Nach Auffassung des 13. Senats ist derzeit offen, ob die entsprechende Vertragsklausel des Anbieters mit europäischem Recht vereinbar ist. Im Kern geht es um die Frage, ob eine nachrangige Behandlung von Vielnutzern eine nicht gerechtfertigte Ungleichbehandlung von Kunden darstellt. Bevor in der Hauptsache entschieden wird, will das OVG Münster den Europäischen Gerichtshof (EuGH) um eine Vorabentscheidung bitten. Damit wird der Konflikt um Datenpriorisierung und Netzmanagement auf die europäische Ebene verlagert.

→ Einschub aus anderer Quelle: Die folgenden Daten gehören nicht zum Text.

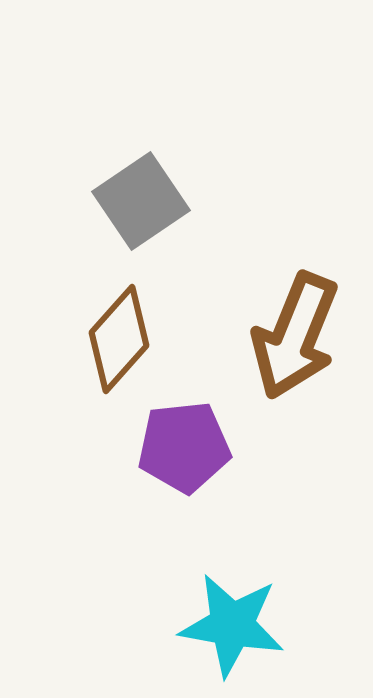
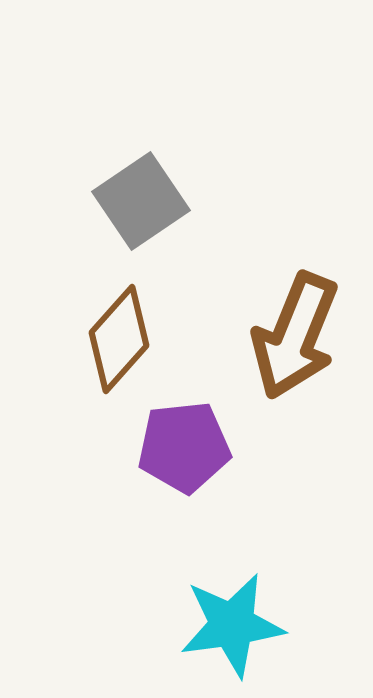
cyan star: rotated 18 degrees counterclockwise
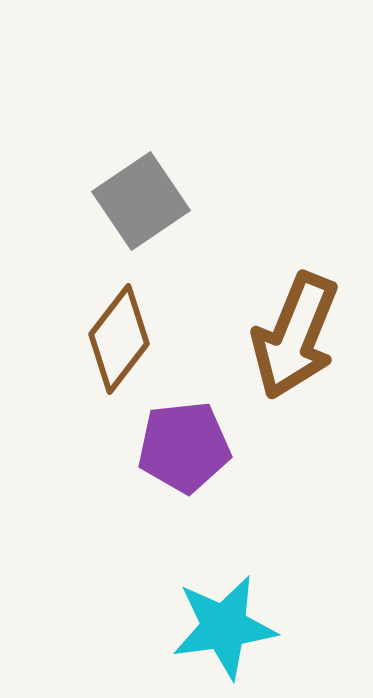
brown diamond: rotated 4 degrees counterclockwise
cyan star: moved 8 px left, 2 px down
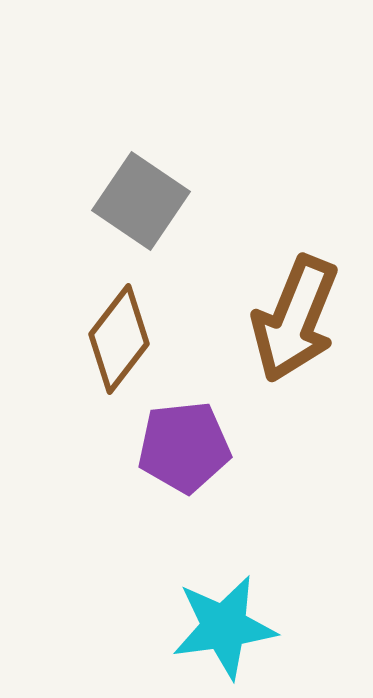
gray square: rotated 22 degrees counterclockwise
brown arrow: moved 17 px up
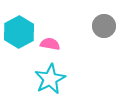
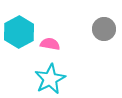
gray circle: moved 3 px down
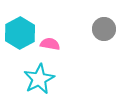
cyan hexagon: moved 1 px right, 1 px down
cyan star: moved 11 px left
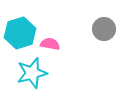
cyan hexagon: rotated 12 degrees clockwise
cyan star: moved 7 px left, 6 px up; rotated 12 degrees clockwise
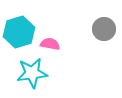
cyan hexagon: moved 1 px left, 1 px up
cyan star: rotated 8 degrees clockwise
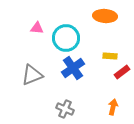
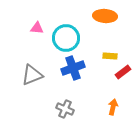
blue cross: rotated 15 degrees clockwise
red rectangle: moved 1 px right
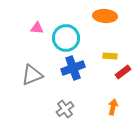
gray cross: rotated 30 degrees clockwise
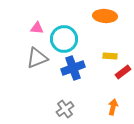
cyan circle: moved 2 px left, 1 px down
gray triangle: moved 5 px right, 17 px up
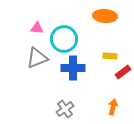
blue cross: rotated 20 degrees clockwise
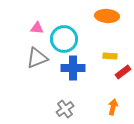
orange ellipse: moved 2 px right
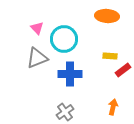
pink triangle: rotated 40 degrees clockwise
blue cross: moved 3 px left, 6 px down
red rectangle: moved 2 px up
gray cross: moved 3 px down
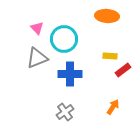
orange arrow: rotated 21 degrees clockwise
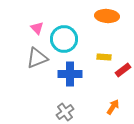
yellow rectangle: moved 6 px left, 1 px down
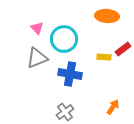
red rectangle: moved 21 px up
blue cross: rotated 10 degrees clockwise
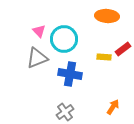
pink triangle: moved 2 px right, 3 px down
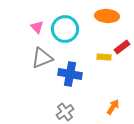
pink triangle: moved 2 px left, 4 px up
cyan circle: moved 1 px right, 10 px up
red rectangle: moved 1 px left, 2 px up
gray triangle: moved 5 px right
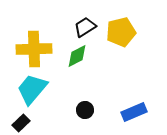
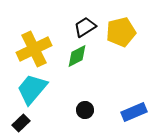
yellow cross: rotated 24 degrees counterclockwise
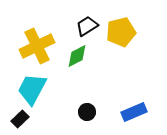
black trapezoid: moved 2 px right, 1 px up
yellow cross: moved 3 px right, 3 px up
cyan trapezoid: rotated 12 degrees counterclockwise
black circle: moved 2 px right, 2 px down
black rectangle: moved 1 px left, 4 px up
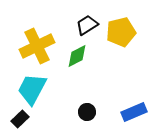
black trapezoid: moved 1 px up
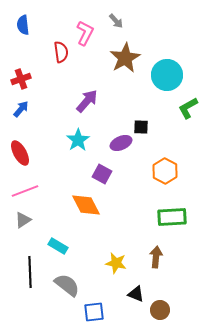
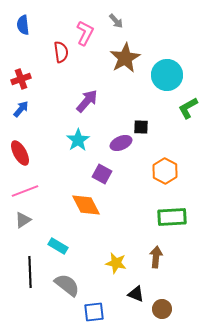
brown circle: moved 2 px right, 1 px up
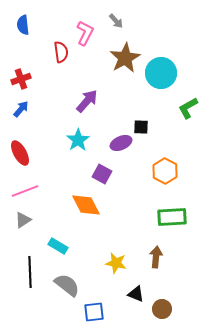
cyan circle: moved 6 px left, 2 px up
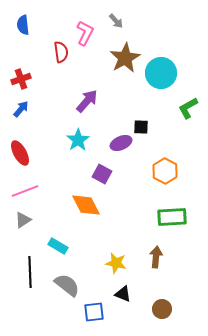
black triangle: moved 13 px left
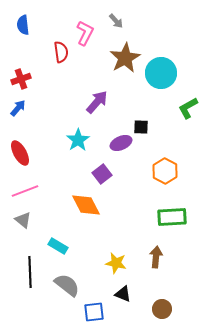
purple arrow: moved 10 px right, 1 px down
blue arrow: moved 3 px left, 1 px up
purple square: rotated 24 degrees clockwise
gray triangle: rotated 48 degrees counterclockwise
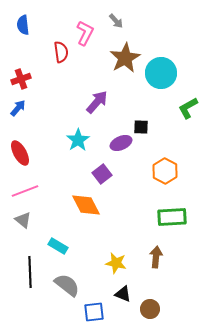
brown circle: moved 12 px left
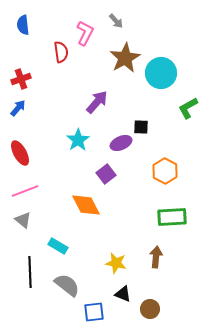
purple square: moved 4 px right
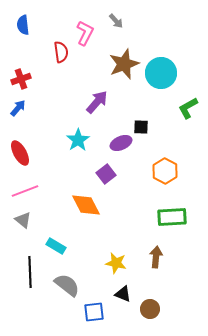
brown star: moved 1 px left, 6 px down; rotated 8 degrees clockwise
cyan rectangle: moved 2 px left
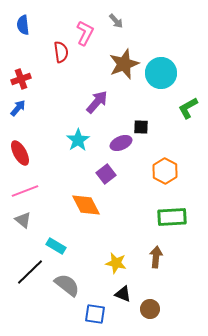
black line: rotated 48 degrees clockwise
blue square: moved 1 px right, 2 px down; rotated 15 degrees clockwise
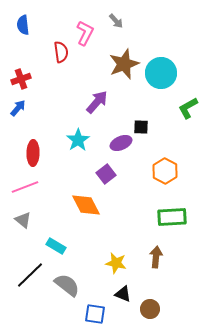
red ellipse: moved 13 px right; rotated 30 degrees clockwise
pink line: moved 4 px up
black line: moved 3 px down
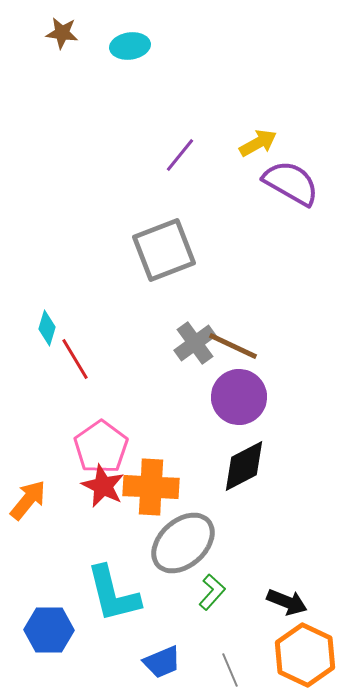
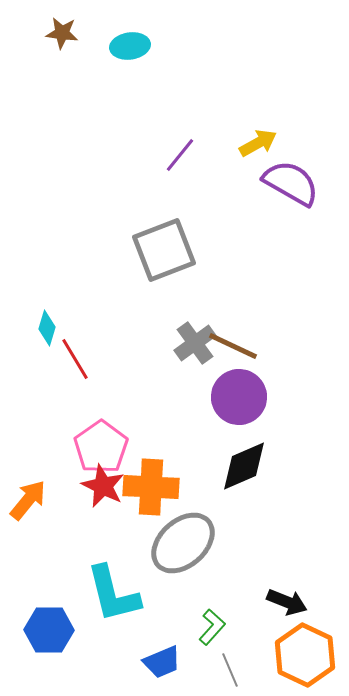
black diamond: rotated 4 degrees clockwise
green L-shape: moved 35 px down
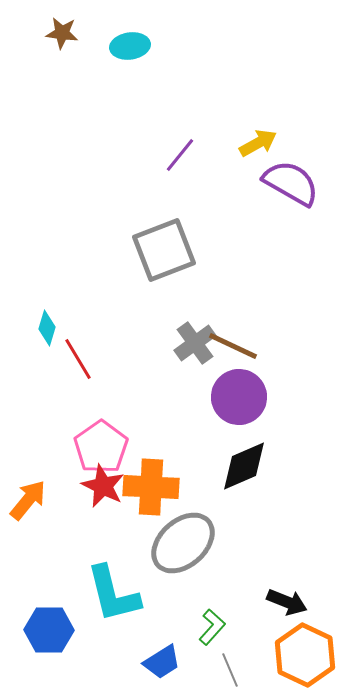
red line: moved 3 px right
blue trapezoid: rotated 9 degrees counterclockwise
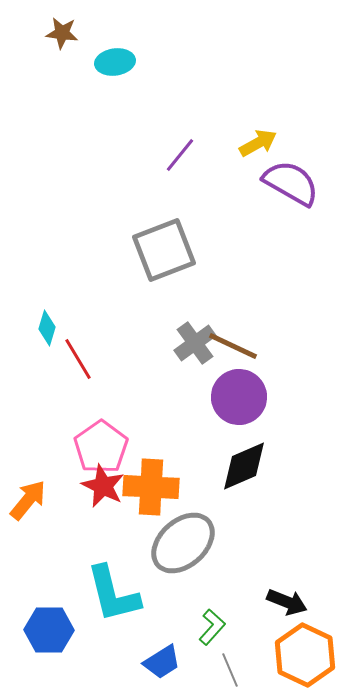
cyan ellipse: moved 15 px left, 16 px down
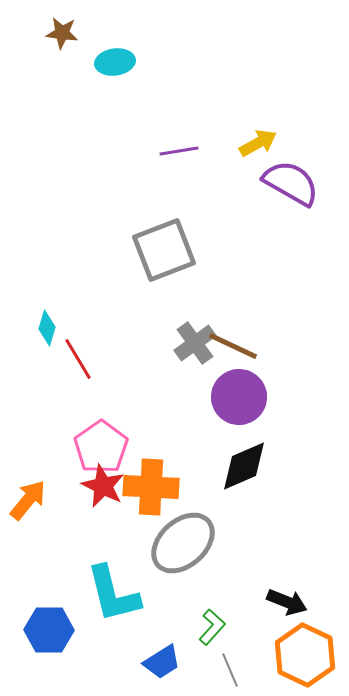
purple line: moved 1 px left, 4 px up; rotated 42 degrees clockwise
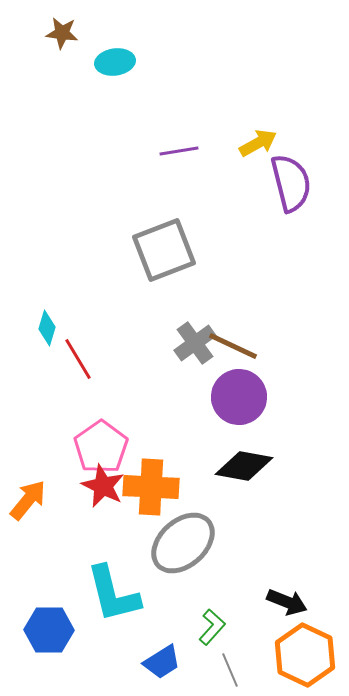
purple semicircle: rotated 46 degrees clockwise
black diamond: rotated 34 degrees clockwise
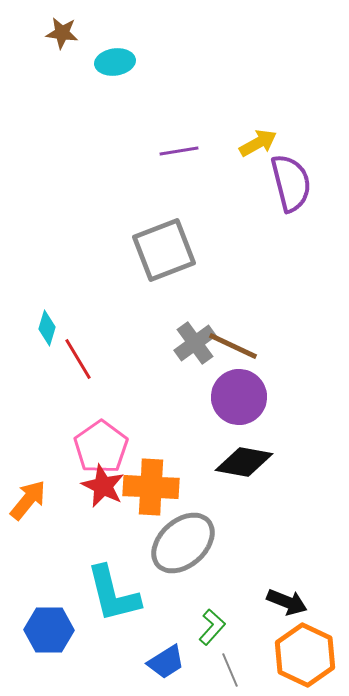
black diamond: moved 4 px up
blue trapezoid: moved 4 px right
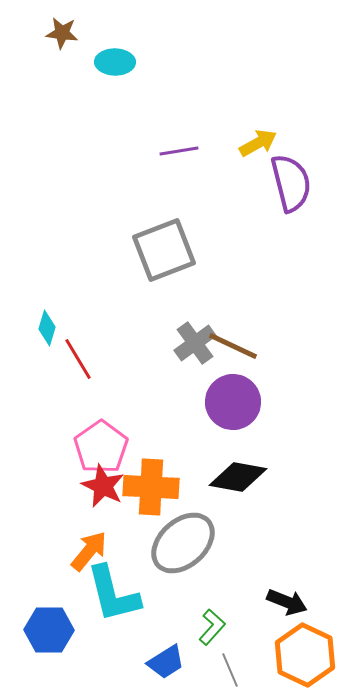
cyan ellipse: rotated 9 degrees clockwise
purple circle: moved 6 px left, 5 px down
black diamond: moved 6 px left, 15 px down
orange arrow: moved 61 px right, 51 px down
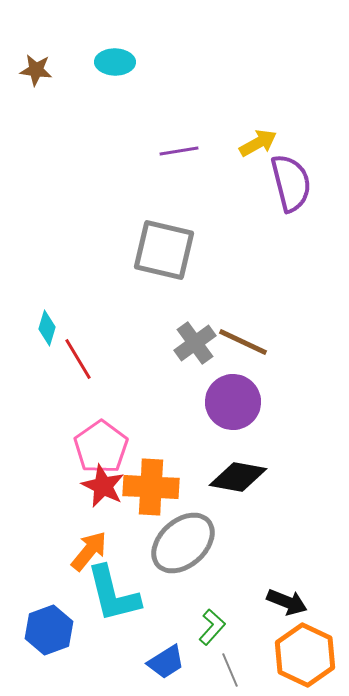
brown star: moved 26 px left, 37 px down
gray square: rotated 34 degrees clockwise
brown line: moved 10 px right, 4 px up
blue hexagon: rotated 21 degrees counterclockwise
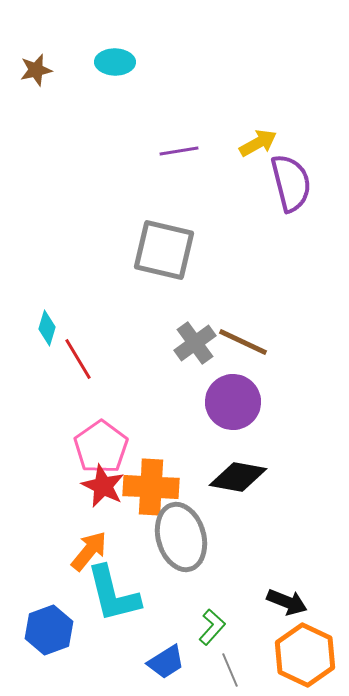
brown star: rotated 20 degrees counterclockwise
gray ellipse: moved 2 px left, 6 px up; rotated 64 degrees counterclockwise
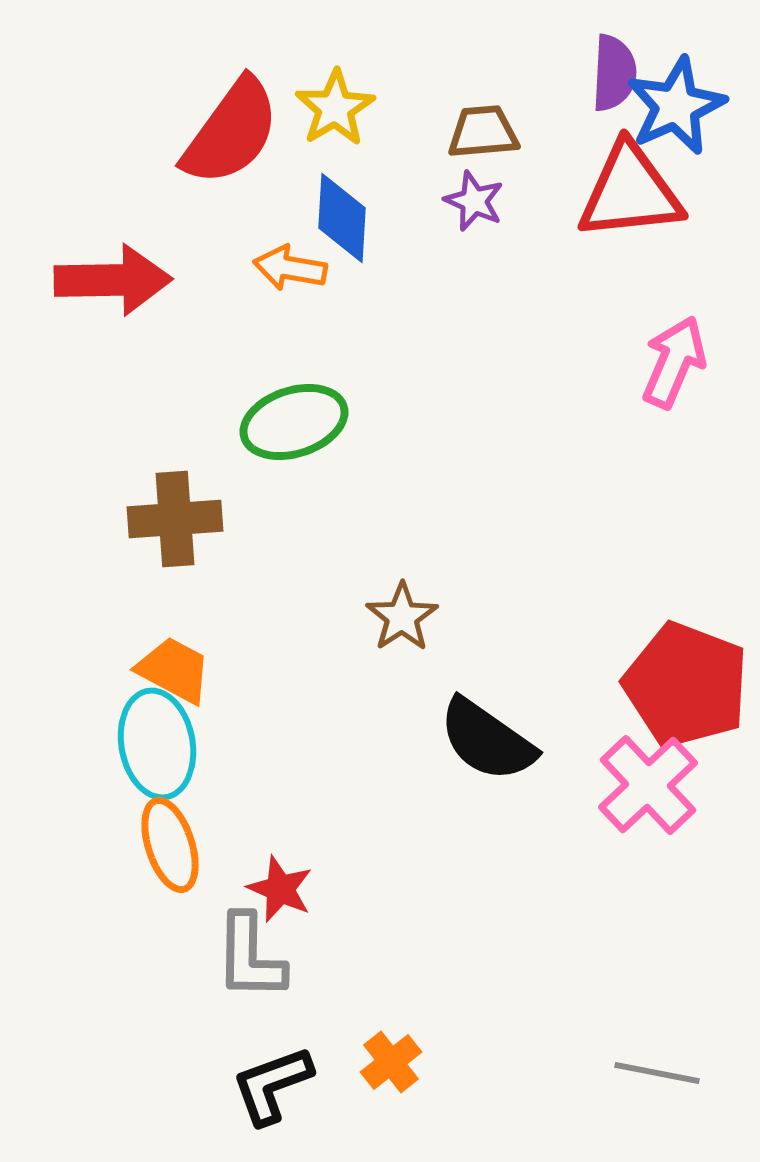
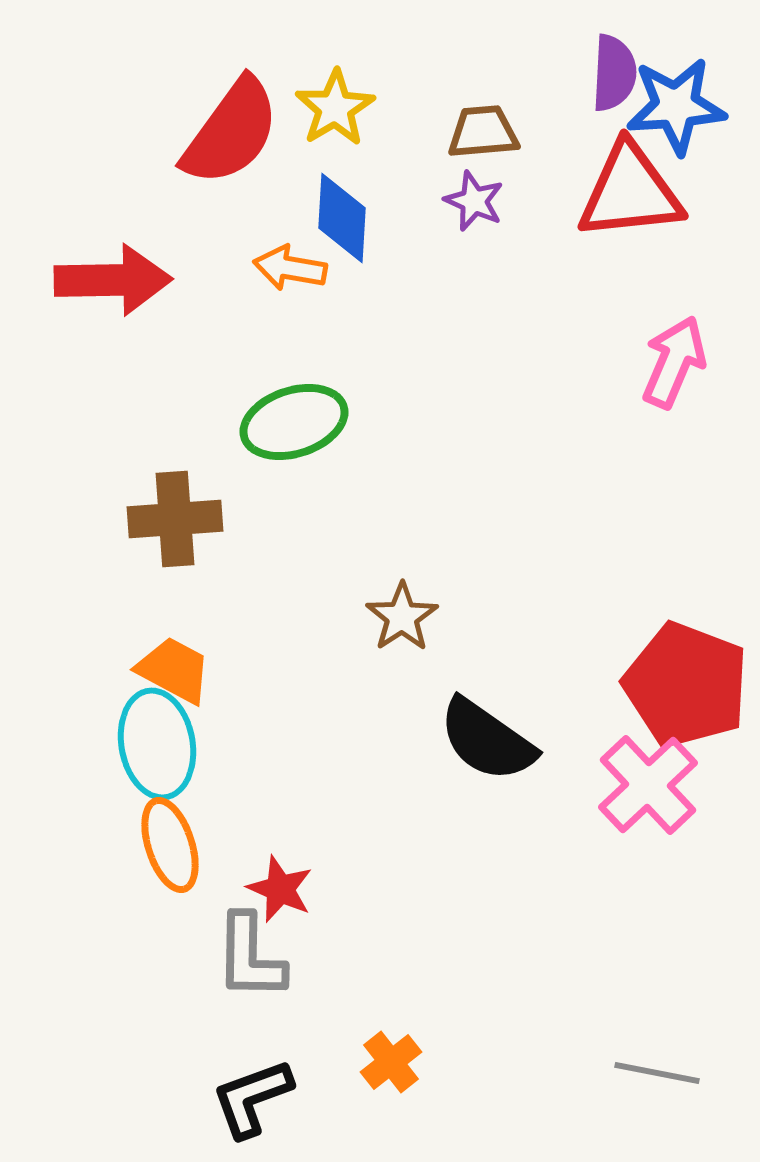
blue star: rotated 20 degrees clockwise
black L-shape: moved 20 px left, 13 px down
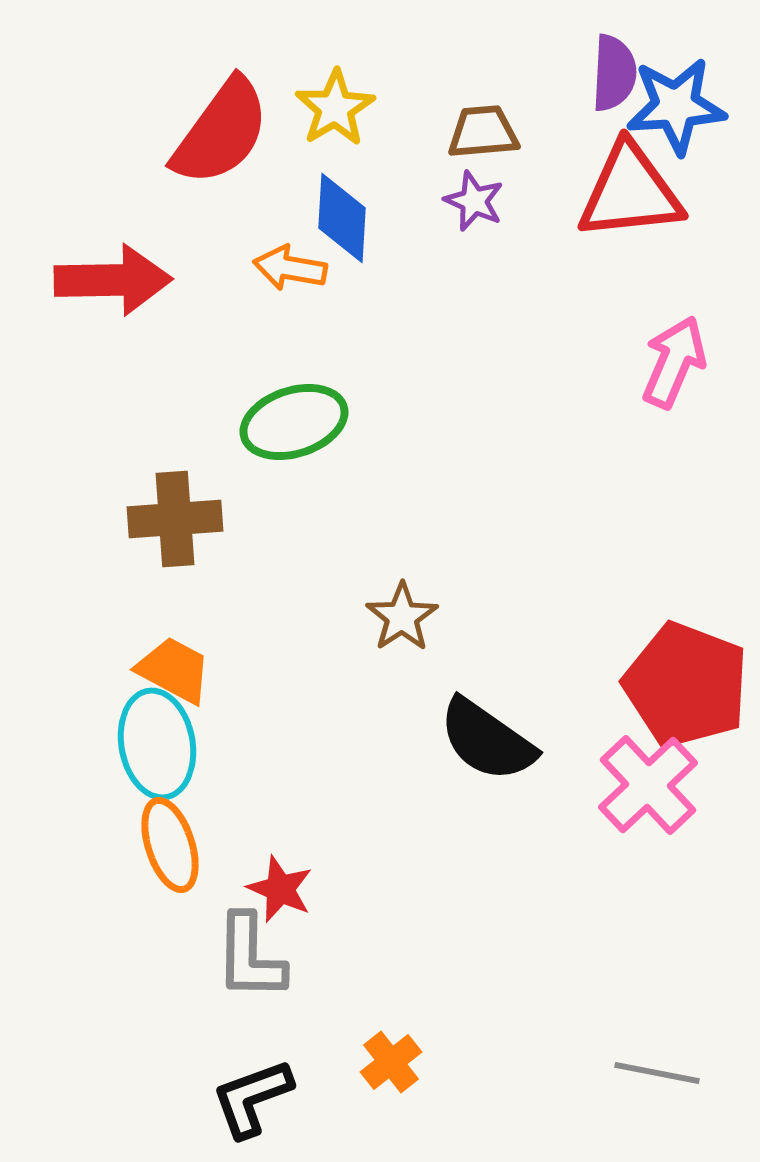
red semicircle: moved 10 px left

Gegenstand des Verfahrens ist insbesondere, ob der Datentransport datenintensiver Anwendungen wie hochauflösendem Videostreaming während einer Netzüberlastung eingeschränkt oder verlangsamt werden darf. Der betroffene Mobilfunkanbieter sieht dies in seinen Allgemeinen Geschäftsbedingungen vor, um Kapazitäten in ausgelasteten Funkzellen zu steuern. Die Bundesnetzagentur hatte angeordnet, dass diese Klausel nicht umgesetzt werden darf und damit faktisch einen Riegel vor entsprechende Maßnahmen gegen Heavy User geschoben.
In der Vorinstanz hatte sich die Bundesnetzagentur noch durchgesetzt: Das Verwaltungsgericht Köln hatte die Position der Behörde bestätigt. Das OVG änderte diese Entscheidung nun (Az. 13 B 1232/25) und gab dem Anbieter im Eilverfahren Recht. Mit der geplanten Vorlage an den EuGH dürfte der Fall Signalwirkung für die Auslegung europäischer Vorgaben zur Gleichbehandlung von Internetverkehr und zu den Spielräumen der Netzbetreiber beim Umgang mit stark belasteten Mobilfunkzellen entfalten.